*Written problem:* List each criterion the Maker Magic gadget build text gives for the puzzle.

*Supplied text:*
--- Begin ---
Maker Magic Gadget Build Explained

Let's put the pieces together

The goal of the Maker Magic event (besides hanging out with lots of other cachers) was to create a real puzzle that anyone could build without deep technical knowledge.  I had some criteria in mind:

• Inexpensive

• No specialized parts

• Must be electric/electronic

• Required simple soldering

• Solution should not be too hard or too easy

• Clearly show when the puzzle is solved

• Fit an ammo can with a flat plate insert

• Low maintenance (no battery replacements)

Before going into the build, please note that previous Tech Tuesday articles talked about LEDs, switches, and the tools you will need to build this puzzle for yourself. 

I found two realtor key lockboxes at a surplus store and decided to use one of them as the log container.  I then needed a way to generate the four-digit code needed to open the box.  Looking through my parts stash I found enough DPDT center off momentary switches to make a good puzzle.  Any kind of switch could be used, and there is no reason all the switches on the puzzle need to be the same kind.  I do suggest using momentary switches so that the cache can’t be left in the solved state if a finder fails to reset the switches. I could have used a many different devices, but I chose a very bright blue LED as the signal the puzzle was solved.  All this would go inside an ammo can to keep it safe and dry.
--- End ---
*Supplied information:*
--- Begin ---
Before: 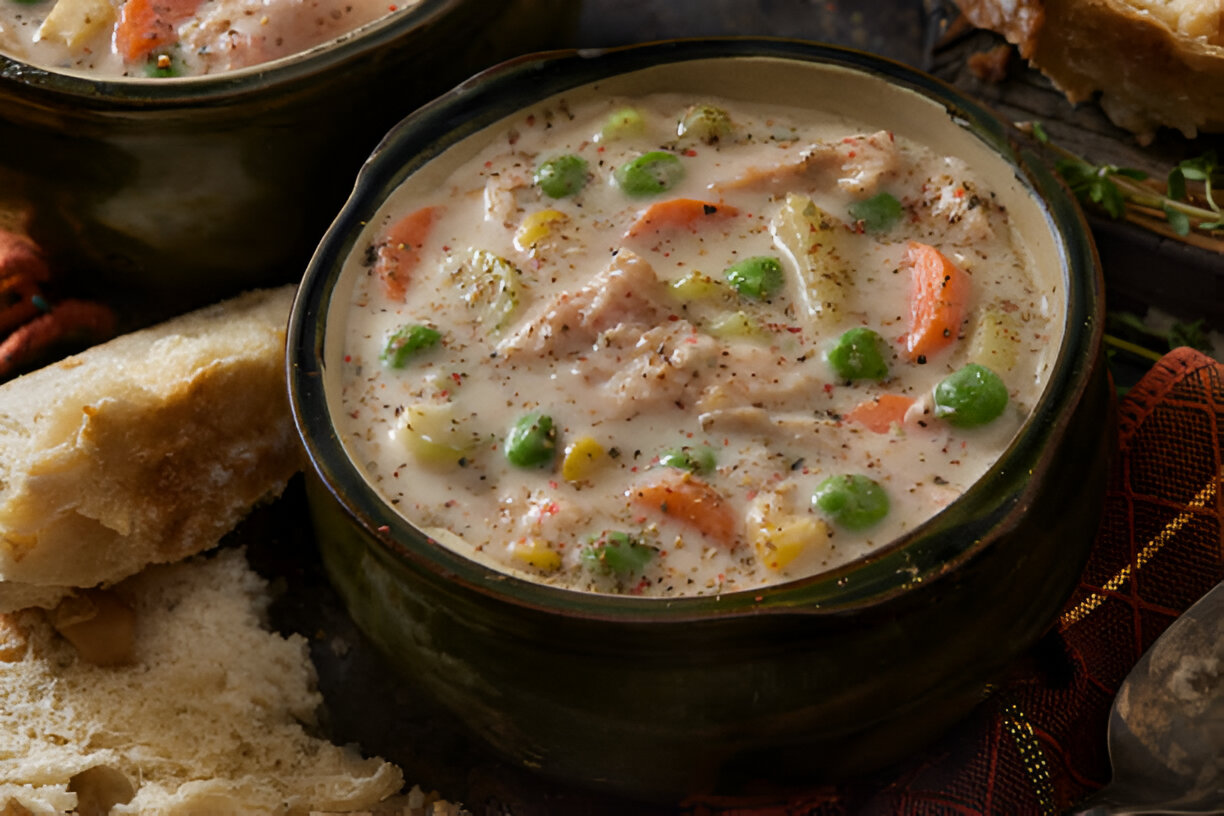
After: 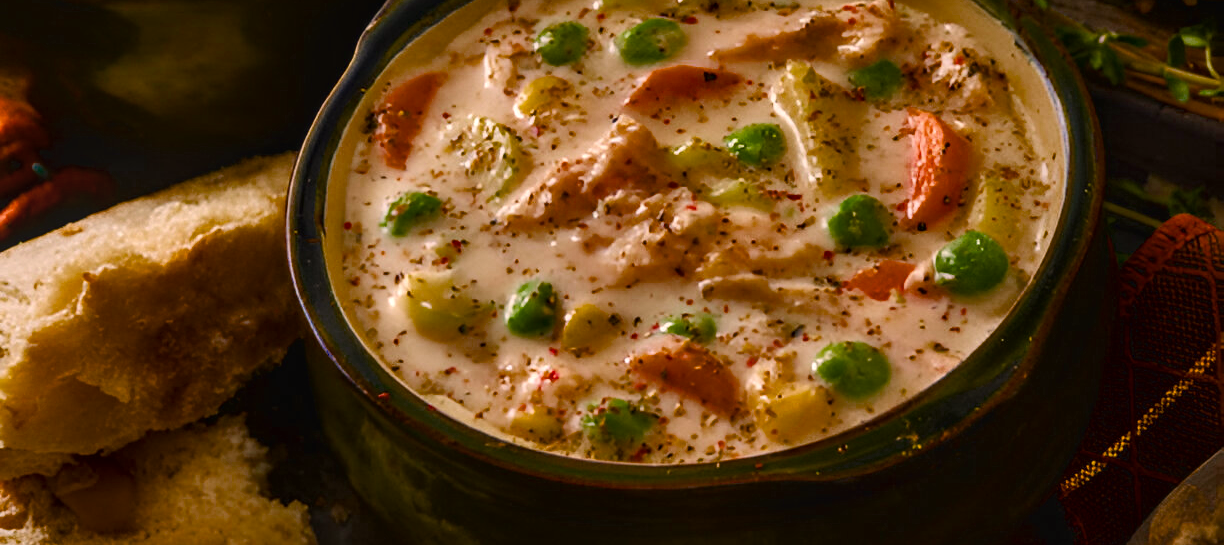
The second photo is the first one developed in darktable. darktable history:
--- End ---
*Task output:*
- Inexpensive
- No specialized parts
- Must be electric/electronic
- Required simple soldering
- Solution should not be too hard or too easy
- Clearly show when the puzzle is solved
- Fit an ammo can with a flat plate insert
- Low maintenance (no battery replacements)